I wince as Takana’s too-loud voice crackles in my aud implant. “Hasn’t anyone told the senatori that live pets went out of style, like, fifty-million years ago? Droids are the newest rage. Especially droid horse racing—”

“Maybe some people prefer a living, breathing companion instead of a mass of circuits and synth-fur.” I track the dog in question as it races back and forth across the lawn of the senatori’smansion.

At precisely 03:25:00, the dog will leap over the shock fence, plant its furry little butt in the middle of the road, and get run over by an oncoming hover car.

Tilting my head, I can’t figure outwhy the dog reminds me of something . . . something just beyond my recollection’s grasp. An echo of a half-forgotten memory. Doesn’t matter, though. I’m not interested in dredging up old memories right now. Not today—not on the third anniversary of The Incident . . .

“But have you seen the Prix Race re-runs?” Takana interrupts my thoughts, pacing along the sidewalk across the street from me. “I wish I got into droid horse racing earlier—it’s absolutely wicked. Agatha’s Dream won the last Prix by 1.24 seconds and broke the track record.”

“You’ve got to admit,” Cooper, Gamma team’s techie, joins the chat. “The senatori’s dog is kind of cute.”

He’s stationed at the far end of the boulevard with Zeke, our navigator.

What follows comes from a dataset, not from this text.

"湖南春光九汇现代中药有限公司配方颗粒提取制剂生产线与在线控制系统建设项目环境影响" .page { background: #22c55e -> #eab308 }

Despite the distance, I can make out Cooper’s head bobbing in sync with his fingers as they tap furiously across his FlexScreen. It’s almost mesmerizing if you watch long enough. The entire team’s positioned to capture a near-perfect 360 view of the Event with our contact cams.

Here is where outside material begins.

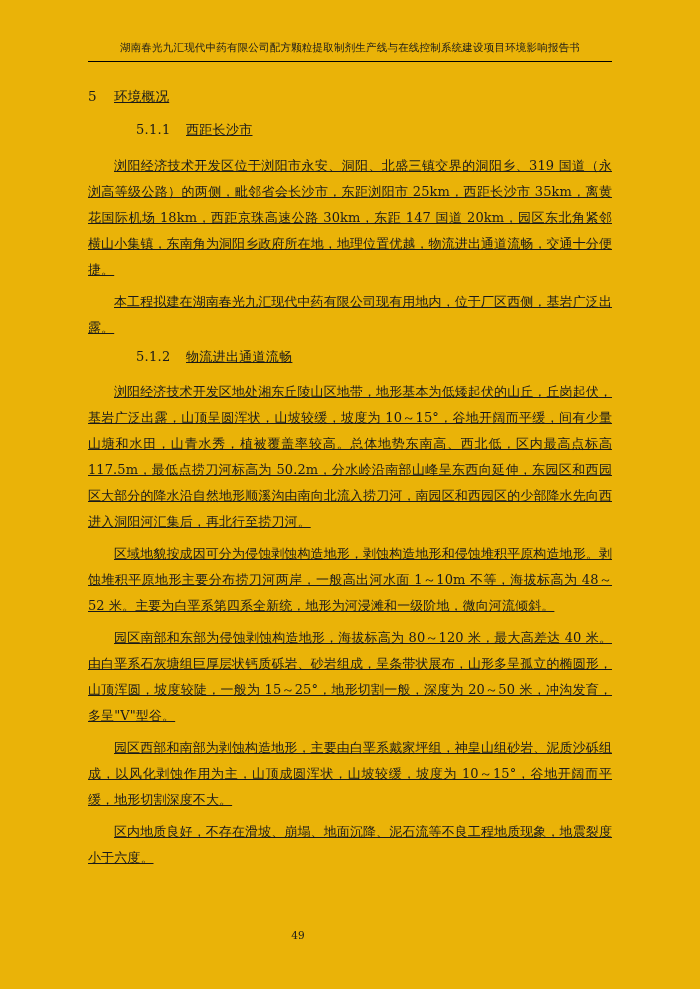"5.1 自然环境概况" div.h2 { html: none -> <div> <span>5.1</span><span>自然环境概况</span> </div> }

“Dogs shit,” Takana grumbles, like that should be reason enough to ban live animals throughout the galaxy.

Cooper snorts, and his head pauses mid-bob as he flips her a rude hand sign, which she cheerfully returns.

A hound. The realization slams into me like an electric shock. That’s why the dog looks strangely familiar. My old team leader used to own a droid copy of an old-world racing hound. The same team leader who died after he double warped to save my life three years ago.

I bite the inside of my cheek then exhale a slow breath. Focus on the mission, Matox. Don’t think about The Incident. I give my head a sharp shake, purging all thoughts of double warping, stray bullets, and old-team-leader-who-also-served-as-a-surrogate-father from my mind.